My idea is, you connected to the MIC in and not the line in or did no adjustment of the input levels. The effects of the other PC components should be no problems. If you got humming noises, try to turn off the monitor (if it's CRT). Move the sound board to a slot away from other components.

Scabrous Birdseed
07-12-2003, 18:45:37
Yeah you're right, thiought it'd be digital from the MD to the PC but I've always used a preamp so that's probably the explanantion. :o

07-12-2003, 19:26:02
Your soundcard may be on bad settings for recording. Try some different configurations by right clicking your speaker icon then "adjust audio properties" and then on advanced settings.

08-12-2003, 19:26:23
A preamp is Really Really Simple?

protein: I’ll fiddle about and see what happens.

08-12-2003, 20:11:29
Yes, for example connect the tape to the amp and the ampt to the line in of the sound card.

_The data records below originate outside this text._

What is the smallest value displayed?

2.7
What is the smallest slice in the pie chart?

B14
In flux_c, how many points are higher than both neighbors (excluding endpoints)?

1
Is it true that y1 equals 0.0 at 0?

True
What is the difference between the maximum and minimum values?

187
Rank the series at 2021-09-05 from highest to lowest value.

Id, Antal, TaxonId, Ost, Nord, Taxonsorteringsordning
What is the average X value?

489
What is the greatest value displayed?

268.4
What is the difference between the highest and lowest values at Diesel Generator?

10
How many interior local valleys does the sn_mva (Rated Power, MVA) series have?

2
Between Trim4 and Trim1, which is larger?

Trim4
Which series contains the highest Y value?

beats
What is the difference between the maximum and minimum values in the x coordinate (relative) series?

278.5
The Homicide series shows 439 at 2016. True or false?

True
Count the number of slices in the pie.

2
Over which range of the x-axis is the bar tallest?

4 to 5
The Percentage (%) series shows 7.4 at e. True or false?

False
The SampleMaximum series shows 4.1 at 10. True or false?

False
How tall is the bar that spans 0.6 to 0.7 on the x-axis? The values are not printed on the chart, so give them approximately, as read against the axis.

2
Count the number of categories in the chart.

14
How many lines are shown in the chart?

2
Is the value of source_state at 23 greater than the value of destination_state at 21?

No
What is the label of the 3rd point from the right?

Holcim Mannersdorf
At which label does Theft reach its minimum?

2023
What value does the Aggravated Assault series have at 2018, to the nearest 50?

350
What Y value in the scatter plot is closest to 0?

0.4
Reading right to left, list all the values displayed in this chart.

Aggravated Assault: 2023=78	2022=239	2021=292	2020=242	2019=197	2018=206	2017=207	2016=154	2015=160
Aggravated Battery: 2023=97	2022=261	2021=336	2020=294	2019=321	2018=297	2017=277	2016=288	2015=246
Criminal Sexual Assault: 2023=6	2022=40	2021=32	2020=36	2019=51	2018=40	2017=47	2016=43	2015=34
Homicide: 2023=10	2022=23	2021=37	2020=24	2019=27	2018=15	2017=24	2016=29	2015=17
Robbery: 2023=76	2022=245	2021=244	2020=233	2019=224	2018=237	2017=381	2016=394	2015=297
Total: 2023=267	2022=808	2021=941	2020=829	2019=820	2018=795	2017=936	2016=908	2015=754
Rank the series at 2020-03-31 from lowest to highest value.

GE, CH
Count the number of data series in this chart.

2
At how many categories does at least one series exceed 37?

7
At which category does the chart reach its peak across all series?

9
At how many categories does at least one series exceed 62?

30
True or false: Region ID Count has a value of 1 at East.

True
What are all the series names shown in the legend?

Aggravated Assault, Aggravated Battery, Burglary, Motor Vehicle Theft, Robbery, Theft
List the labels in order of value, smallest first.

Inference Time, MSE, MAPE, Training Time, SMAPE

Though a "normal" tape record should have a line level output. For REALLY good results I recommend a compressor/expander, an equalizer, and a denoiser., but that's some expensive equipment. You may try software components, they are quite nice, especially for "normalizing" (finding the optimum output/peak level).

08-12-2003, 20:12:39
A software solution would be much better if you could be more specific :).

08-12-2003, 20:20:16
I use Steinberg WaveLab for example
It's pretty expensive, but I got old V2.5 and it was much cheaper. You may try a web search for free editors.

09-12-2003, 12:24:33
Wavelab is brilliant. Possibly not a simple solution unless you are planning on doing this sort of thing alot.

09-12-2003, 21:11:34
I agree. So what do we do now?

09-12-2003, 21:15:34
You and Protein dance! :D

09-12-2003, 23:02:37
the Fandango?

09-12-2003, 23:18:06

10-12-2003, 07:18:18
Put your stereo next to your computer. Plug the line out of your stereo in to the line in of the PC. Illegally download Wavelab and record your tape on ti your computer song by song. Trim off the bits at the beginning and end of the waveform and then make sure the volume is about right. Let's say - 3db. Then save your file, uninstall Wavelab, move your stereo back to where it was, kill your family and paint your house pink.


10-12-2003, 17:01:18
while we dance

15-12-2003, 21:20:10
I just connected my walkman to my soundcard and pressed play. Sounded a bit crap, but there you go.